Peace of the Dead
If it is peace the 9th
Infantry Division aims to achieve in Oplan Bayanihan, then it has certainly
succeeded in doing so, if the peace it wants is the deadening of villages and
the quelling of people’s aspirations.
For indeed, in over two years of the
AFP’s campaign, it has not only attacked the people through brute force. It has
also pursued to deflect the minds of villagers away from the roots of poverty
and conflict, and has strived to distort the people’s thinking towards Oplan
Bayanihan’s incredible logic.
Oplan Bayanihan absurdly believes that people are poor only because they believe that they are poor. Their hardship is only caused by “perceptions of relative deprivation”, and is therefore no reason to protest or take up arms. Oplan Bayanihan clearly insults the people’s judgement in dispelling concrete socio-economic and socio-political concerns such as landlessness, unemployment, and injustice as motivations for dissent and armed resistance. Nonetheless, counter-insurgency fanatics aim to simply change such “perceptions of relative deprivation” through “winning the hearts and minds” of a target community.
Psywar:
Altering “Perceptions”
It is in this twisted reasoning that
Peace and Development Teams (PDTs) carry out their other tasks. Apart from
being initiators of brutality, another focal mission of PDTs is the bombardment
of diversionary schemes and even outright lies in an attempt to clear the
people’s minds of the root causes of their hardships and just means of
attaining progress.
In PDT-infested villages, it is commonplace for soldiers to initiate merry-making activities such as basketball tournaments, village dances and drinking sessions as though these revelries could mask the despondency of hunger that befall peasant homes. Soldiers go around with their paintbrushes beautifying waiting sheds and barangay halls, participating in token tree-planting activities, as if colors could enhance the centuries-old crudeness of production relations in the farms. Soldiers would invite residents in a “boodle-fight” meal, and transfer meager amounts of cellphone loads to students, as though these one-time gestures could provide education for the youth. Truly, the deception of Oplan Bayanihan is as plain as a rabid dog putting on a clown’s face.
Starker forms of psywar are likewise employed. During interrogations, victims are coerced into betraying their neighbors, with PDT operators sowing intrigues in order to ruin the harmonious relationships among villagers. Those who are subjected to questioning are also photographed while being forced to hold rifles, and are made to sign blank sheets of papers. These papers would later turn out to be either waivers of human rights violations, or signed surrender documents. It is noteworthy to add that military officials make a living out of misrepresenting civilians as New People’s Army (NPA) rebel returnees. Government funds supposedly allocated for such are easily pocketed by officers, with scores of peasants from each PDT-infested village being paraded as “former NPA rebels”.
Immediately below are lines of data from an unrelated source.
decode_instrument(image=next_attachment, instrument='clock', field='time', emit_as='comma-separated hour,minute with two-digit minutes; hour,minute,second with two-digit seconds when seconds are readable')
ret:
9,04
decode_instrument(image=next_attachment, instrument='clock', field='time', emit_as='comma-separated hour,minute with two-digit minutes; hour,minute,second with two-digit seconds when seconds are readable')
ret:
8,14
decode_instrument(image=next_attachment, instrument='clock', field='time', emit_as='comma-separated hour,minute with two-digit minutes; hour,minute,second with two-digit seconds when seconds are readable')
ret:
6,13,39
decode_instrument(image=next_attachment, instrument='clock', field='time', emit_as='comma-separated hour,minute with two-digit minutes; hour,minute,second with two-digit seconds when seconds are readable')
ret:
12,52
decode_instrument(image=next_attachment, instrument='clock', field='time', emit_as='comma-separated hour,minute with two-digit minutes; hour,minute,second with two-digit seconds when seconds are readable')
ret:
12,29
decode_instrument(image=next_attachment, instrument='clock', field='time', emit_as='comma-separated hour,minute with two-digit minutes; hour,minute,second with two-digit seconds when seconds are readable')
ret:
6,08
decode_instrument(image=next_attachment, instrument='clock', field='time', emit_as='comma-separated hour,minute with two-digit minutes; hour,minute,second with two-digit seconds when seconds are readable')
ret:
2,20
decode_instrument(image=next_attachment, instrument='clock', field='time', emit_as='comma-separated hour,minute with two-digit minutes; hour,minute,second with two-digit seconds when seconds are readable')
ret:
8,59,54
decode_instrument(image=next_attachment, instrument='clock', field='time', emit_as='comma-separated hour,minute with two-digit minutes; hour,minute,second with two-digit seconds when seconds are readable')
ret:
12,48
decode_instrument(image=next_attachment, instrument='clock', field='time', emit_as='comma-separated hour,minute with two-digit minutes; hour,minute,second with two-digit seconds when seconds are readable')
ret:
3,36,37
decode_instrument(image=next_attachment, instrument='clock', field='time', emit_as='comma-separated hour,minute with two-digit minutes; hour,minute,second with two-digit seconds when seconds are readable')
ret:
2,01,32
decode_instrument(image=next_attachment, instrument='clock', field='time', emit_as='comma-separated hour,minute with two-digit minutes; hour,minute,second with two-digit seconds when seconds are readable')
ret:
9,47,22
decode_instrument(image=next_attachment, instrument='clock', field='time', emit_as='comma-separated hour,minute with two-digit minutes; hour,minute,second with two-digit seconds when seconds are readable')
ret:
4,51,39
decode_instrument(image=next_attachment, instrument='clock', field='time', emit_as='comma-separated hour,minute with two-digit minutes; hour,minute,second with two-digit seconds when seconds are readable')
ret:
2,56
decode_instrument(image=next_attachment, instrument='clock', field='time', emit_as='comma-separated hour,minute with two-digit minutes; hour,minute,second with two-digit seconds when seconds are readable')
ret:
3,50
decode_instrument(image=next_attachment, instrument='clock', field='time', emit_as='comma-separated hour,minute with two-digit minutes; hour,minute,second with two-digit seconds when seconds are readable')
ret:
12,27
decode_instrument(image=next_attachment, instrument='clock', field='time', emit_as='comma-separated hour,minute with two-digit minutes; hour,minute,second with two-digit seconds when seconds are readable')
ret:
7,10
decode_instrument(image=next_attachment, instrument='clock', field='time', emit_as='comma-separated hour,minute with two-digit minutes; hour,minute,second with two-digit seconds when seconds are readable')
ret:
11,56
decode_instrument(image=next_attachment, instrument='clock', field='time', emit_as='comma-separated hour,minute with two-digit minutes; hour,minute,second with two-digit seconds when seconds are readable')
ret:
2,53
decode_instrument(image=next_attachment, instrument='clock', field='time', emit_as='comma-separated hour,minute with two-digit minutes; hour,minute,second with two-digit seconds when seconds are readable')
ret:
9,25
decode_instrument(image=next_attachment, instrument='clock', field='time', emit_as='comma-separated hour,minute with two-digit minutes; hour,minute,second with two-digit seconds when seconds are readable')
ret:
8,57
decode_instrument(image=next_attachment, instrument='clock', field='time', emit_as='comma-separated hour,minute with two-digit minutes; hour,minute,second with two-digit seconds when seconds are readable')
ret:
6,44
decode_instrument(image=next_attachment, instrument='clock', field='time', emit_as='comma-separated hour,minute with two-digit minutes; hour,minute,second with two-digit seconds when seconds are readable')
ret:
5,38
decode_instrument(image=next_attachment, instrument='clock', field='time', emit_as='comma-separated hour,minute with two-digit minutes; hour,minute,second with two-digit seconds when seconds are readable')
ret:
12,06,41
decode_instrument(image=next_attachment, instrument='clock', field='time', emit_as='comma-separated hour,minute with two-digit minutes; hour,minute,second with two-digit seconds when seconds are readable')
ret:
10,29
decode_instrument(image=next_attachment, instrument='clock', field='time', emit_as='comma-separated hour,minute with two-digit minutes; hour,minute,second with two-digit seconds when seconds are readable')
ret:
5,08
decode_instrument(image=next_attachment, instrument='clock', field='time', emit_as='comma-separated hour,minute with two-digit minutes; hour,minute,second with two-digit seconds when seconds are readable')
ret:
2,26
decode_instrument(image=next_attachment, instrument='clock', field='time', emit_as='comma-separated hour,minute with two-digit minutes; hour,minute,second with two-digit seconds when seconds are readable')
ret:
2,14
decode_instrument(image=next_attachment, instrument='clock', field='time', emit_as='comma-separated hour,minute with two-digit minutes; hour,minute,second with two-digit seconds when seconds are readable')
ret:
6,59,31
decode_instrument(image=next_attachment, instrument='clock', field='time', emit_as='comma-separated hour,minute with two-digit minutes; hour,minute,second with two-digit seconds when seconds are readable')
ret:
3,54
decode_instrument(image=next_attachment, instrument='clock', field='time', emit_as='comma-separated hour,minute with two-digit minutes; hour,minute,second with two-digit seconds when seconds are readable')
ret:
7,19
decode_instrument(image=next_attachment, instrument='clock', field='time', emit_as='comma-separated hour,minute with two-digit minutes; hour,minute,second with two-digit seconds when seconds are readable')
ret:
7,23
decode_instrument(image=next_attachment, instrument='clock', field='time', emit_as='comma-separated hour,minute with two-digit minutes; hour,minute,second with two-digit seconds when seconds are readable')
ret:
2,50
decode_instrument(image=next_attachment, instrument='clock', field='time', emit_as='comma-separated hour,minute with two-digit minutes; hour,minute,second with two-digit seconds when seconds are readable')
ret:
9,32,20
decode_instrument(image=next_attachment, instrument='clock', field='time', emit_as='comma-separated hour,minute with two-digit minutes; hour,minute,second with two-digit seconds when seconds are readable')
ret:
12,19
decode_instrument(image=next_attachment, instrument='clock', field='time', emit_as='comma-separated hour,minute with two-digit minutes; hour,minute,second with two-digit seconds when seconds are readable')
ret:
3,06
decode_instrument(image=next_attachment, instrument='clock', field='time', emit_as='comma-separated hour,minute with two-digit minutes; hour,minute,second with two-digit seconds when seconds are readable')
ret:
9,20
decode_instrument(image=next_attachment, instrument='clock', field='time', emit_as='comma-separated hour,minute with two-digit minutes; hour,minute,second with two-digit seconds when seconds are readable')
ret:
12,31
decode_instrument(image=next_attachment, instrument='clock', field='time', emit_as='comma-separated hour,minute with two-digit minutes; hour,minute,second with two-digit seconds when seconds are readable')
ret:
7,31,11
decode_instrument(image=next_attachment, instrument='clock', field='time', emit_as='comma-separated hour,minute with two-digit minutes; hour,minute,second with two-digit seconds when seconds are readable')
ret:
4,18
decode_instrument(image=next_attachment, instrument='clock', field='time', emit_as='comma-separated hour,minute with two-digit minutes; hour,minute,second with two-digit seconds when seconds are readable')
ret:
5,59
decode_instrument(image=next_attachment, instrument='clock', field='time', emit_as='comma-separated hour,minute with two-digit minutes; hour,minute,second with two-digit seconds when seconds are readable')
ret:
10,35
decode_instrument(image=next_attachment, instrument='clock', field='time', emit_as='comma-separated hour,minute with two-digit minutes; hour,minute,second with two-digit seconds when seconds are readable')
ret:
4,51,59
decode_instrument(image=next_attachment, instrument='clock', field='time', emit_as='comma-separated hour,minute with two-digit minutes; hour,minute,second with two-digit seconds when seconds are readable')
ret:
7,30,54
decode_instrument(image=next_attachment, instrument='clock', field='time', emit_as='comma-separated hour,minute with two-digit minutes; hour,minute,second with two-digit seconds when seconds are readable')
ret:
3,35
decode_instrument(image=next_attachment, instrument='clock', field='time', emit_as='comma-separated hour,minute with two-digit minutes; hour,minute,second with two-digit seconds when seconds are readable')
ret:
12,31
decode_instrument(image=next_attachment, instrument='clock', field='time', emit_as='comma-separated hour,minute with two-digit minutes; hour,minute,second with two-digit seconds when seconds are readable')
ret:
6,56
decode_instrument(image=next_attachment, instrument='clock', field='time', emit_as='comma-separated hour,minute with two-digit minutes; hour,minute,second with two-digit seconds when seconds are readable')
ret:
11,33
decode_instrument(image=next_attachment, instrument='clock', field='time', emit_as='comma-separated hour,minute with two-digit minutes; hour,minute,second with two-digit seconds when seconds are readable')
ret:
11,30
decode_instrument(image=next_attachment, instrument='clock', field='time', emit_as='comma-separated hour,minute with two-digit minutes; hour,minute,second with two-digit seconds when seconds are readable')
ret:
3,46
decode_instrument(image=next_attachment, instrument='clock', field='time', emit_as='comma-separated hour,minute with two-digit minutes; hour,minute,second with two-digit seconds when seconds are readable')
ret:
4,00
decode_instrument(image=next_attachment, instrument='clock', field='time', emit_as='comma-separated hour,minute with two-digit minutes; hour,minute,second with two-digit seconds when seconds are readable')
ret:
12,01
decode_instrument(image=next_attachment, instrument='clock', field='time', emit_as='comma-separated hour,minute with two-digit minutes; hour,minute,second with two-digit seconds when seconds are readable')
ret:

Lastly, Oplan Bayanihan implements murder as the darkest of methods in instilling in the minds of the people to cast off any thought of dissent. As in the deaths of Eli Oguis, Romero Octavo, and Dalmacio dela Punta, their killers intend to ram the grim message head-on. Also, a familiar threat that has apparently become a standard operational procedure for PDT operations resonates in village round ups across the region: “Kapag inabutan namin ang mga NPA sa bahay ninyo, idadamay namin kayo!” (If we chance upon the NPA in your homes, you will not be spared!)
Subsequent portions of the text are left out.